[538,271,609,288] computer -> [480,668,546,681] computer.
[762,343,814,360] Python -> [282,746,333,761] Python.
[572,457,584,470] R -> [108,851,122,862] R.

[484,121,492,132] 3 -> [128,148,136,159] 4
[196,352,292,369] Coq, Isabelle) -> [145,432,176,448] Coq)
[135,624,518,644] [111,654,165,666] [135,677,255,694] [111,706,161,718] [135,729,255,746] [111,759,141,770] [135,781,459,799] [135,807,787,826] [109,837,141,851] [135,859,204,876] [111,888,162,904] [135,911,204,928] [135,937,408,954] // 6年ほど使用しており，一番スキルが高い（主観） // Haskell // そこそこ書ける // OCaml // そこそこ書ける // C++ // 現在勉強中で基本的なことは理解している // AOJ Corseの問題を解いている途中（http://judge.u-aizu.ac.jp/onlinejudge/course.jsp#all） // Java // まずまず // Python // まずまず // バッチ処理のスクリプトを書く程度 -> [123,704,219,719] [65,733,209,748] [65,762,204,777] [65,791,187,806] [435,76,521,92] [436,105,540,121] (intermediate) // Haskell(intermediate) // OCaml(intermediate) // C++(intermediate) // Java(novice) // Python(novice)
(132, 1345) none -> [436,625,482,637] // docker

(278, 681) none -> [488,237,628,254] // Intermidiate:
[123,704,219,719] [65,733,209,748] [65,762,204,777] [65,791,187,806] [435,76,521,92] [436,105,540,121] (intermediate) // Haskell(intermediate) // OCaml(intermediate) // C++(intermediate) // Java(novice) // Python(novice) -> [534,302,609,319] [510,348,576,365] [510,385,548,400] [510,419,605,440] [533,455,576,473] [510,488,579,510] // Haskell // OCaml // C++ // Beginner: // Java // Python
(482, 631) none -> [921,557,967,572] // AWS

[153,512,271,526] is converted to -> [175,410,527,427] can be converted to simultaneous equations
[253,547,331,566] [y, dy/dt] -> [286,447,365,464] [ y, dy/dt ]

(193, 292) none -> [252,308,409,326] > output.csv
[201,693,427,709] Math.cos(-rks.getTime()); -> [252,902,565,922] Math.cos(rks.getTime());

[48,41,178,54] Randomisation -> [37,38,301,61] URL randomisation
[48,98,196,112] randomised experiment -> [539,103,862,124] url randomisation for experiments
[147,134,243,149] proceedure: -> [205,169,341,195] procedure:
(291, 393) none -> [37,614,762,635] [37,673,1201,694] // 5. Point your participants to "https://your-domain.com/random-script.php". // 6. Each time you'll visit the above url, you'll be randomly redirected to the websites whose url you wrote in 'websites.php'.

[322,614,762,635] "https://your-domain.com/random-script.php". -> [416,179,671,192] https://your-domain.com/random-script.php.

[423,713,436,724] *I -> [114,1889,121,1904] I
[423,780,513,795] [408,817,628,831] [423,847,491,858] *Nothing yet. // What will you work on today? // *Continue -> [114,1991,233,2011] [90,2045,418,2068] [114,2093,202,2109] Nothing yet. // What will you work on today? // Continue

-- -- --

Problem to work on
The full listing above needs to be transcribed exactly.

Reply to the task
[538,271,609,288] computer -> [480,668,546,681] computer.
[762,343,814,360] Python -> [282,746,333,761] Python.
[572,457,584,470] R -> [108,851,122,862] R.

[484,121,492,132] 3 -> [128,148,136,159] 4
[196,352,292,369] Coq, Isabelle) -> [145,432,176,448] Coq)
[135,624,518,644] [111,654,165,666] [135,677,255,694] [111,706,161,718] [135,729,255,746] [111,759,141,770] [135,781,459,799] [135,807,787,826] [109,837,141,851] [135,859,204,876] [111,888,162,904] [135,911,204,928] [135,937,408,954] // 6年ほど使用しており，一番スキルが高い（主観） // Haskell // そこそこ書ける // OCaml // そこそこ書ける // C++ // 現在勉強中で基本的なことは理解している // AOJ Corseの問題を解いている途中（http://judge.u-aizu.ac.jp/onlinejudge/course.jsp#all） // Java // まずまず // Python // まずまず // バッチ処理のスクリプトを書く程度 -> [123,704,219,719] [65,733,209,748] [65,762,204,777] [65,791,187,806] [435,76,521,92] [436,105,540,121] (intermediate) // Haskell(intermediate) // OCaml(intermediate) // C++(intermediate) // Java(novice) // Python(novice)
(132, 1345) none -> [436,625,482,637] // docker

(278, 681) none -> [488,237,628,254] // Intermidiate:
[123,704,219,719] [65,733,209,748] [65,762,204,777] [65,791,187,806] [435,76,521,92] [436,105,540,121] (intermediate) // Haskell(intermediate) // OCaml(intermediate) // C++(intermediate) // Java(novice) // Python(novice) -> [534,302,609,319] [510,348,576,365] [510,385,548,400] [510,419,605,440] [533,455,576,473] [510,488,579,510] // Haskell // OCaml // C++ // Beginner: // Java // Python
(482, 631) none -> [921,557,967,572] // AWS

[153,512,271,526] is converted to -> [175,410,527,427] can be converted to simultaneous equations
[253,547,331,566] [y, dy/dt] -> [286,447,365,464] [ y, dy/dt ]

(193, 292) none -> [252,308,409,326] > output.csv
[201,693,427,709] Math.cos(-rks.getTime()); -> [252,902,565,922] Math.cos(rks.getTime());

[48,41,178,54] Randomisation -> [37,38,301,61] URL randomisation
[48,98,196,112] randomised experiment -> [539,103,862,124] url randomisation for experiments
[147,134,243,149] proceedure: -> [205,169,341,195] procedure:
(291, 393) none -> [37,614,762,635] [37,673,1201,694] // 5. Point your participants to "https://your-domain.com/random-script.php". // 6. Each time you'll visit the above url, you'll be randomly redirected to the websites whose url you wrote in 'websites.php'.

[322,614,762,635] "https://your-domain.com/random-script.php". -> [416,179,671,192] https://your-domain.com/random-script.php.

[423,713,436,724] *I -> [114,1889,121,1904] I
[423,780,513,795] [408,817,628,831] [423,847,491,858] *Nothing yet. // What will you work on today? // *Continue -> [114,1991,233,2011] [90,2045,418,2068] [114,2093,202,2109] Nothing yet. // What will you work on today? // Continue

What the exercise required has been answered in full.